I did neither of these things; instead, I propped my turkey up on balls of aluminum foil. I’m resourceful like that.

6. Give your turkey a last once over with paper towels, making sure it is as dry as you can get it (dry skin = crispy skin). Trim away any excess skin around the neck or elsewhere. Brush both sides of the turkey with melted butter and season liberally with salt and pepper. If you have another seasoning you like, go for it, but you truly don’t need anything else. Tuck the wings behind and turn the thighs so that they are lying flat against the pan.

    raw spatchcocked turkey back view    raw spatchcocked turkey front view

7. Place the turkey in the oven, add the insulated door, and cook for 1 hour. After an hour, my bird was crackling, crisp, and golden brown. I gave it an extra 15 minutes to ensure the meat was brought to temperature (165 for the thigh, slightly less for the breast).

raw turkey in a wood fired oven close up of crispy turkey skin That is some crispy salty goodness

8. Rest the turkey for 30 minutes. Undoubtedly you know by now that if you immediately cut into the turkey, all of the moisture will run out of it and you will be left with shoe leather.

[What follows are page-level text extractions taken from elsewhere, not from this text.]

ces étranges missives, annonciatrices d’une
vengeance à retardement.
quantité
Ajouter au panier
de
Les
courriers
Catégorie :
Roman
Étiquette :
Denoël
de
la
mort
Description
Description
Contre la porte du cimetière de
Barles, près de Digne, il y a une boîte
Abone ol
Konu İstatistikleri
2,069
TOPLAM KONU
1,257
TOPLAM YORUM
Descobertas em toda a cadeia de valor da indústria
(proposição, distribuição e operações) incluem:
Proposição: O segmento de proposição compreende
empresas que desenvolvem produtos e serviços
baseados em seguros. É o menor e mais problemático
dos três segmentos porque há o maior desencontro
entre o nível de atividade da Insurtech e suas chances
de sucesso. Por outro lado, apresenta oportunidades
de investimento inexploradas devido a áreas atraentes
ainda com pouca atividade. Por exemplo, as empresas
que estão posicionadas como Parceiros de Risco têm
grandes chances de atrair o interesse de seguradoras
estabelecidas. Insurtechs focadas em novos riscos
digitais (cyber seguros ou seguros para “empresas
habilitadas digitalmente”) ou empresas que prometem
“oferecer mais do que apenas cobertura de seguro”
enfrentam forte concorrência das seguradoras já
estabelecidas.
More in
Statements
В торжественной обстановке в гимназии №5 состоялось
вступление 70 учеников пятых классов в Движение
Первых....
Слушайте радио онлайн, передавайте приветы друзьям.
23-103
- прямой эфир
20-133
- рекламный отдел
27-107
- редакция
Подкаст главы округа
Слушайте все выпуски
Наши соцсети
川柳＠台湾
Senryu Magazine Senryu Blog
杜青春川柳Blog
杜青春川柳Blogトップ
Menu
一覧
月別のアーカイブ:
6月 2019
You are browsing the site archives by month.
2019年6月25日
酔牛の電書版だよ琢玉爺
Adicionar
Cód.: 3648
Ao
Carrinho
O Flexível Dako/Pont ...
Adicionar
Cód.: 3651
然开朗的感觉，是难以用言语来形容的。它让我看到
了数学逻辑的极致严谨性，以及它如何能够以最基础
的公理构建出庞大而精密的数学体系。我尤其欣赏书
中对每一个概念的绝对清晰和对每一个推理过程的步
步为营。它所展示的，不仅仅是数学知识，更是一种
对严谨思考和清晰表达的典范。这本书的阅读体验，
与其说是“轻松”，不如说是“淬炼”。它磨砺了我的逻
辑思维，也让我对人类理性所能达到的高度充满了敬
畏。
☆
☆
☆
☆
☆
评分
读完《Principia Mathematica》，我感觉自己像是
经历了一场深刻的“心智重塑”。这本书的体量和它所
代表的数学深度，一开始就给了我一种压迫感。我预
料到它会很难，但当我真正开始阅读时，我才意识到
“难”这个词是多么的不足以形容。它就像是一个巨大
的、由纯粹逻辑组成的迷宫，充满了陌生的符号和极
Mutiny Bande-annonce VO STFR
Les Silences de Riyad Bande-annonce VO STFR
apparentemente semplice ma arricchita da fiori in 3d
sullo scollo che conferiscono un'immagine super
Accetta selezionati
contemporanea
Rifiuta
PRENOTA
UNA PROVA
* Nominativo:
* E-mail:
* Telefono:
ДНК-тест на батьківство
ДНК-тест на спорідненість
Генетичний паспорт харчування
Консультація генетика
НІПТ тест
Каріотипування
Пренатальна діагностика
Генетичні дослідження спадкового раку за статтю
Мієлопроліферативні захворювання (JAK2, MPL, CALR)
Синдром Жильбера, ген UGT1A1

9. That’s it. Really. I have to say, I used only salt, pepper, and butter and this was one of the best turkeys I have ever tasted. I did not share. I did not offer tastes to my co-workers. I packed up the entire bird and took it home, where I ate it, hunching over protectively, glaring wildly at my husband and dogs if they dared take a step in my direction. It was that good.

I will most definitely be cooking my Thanksgiving turkey(s) with this method. I might see a few raised eyebrows when I bring out a lazy, splayed entree, but I feel pretty confident that what is lacking in presentation is more than compensated for in tastiness.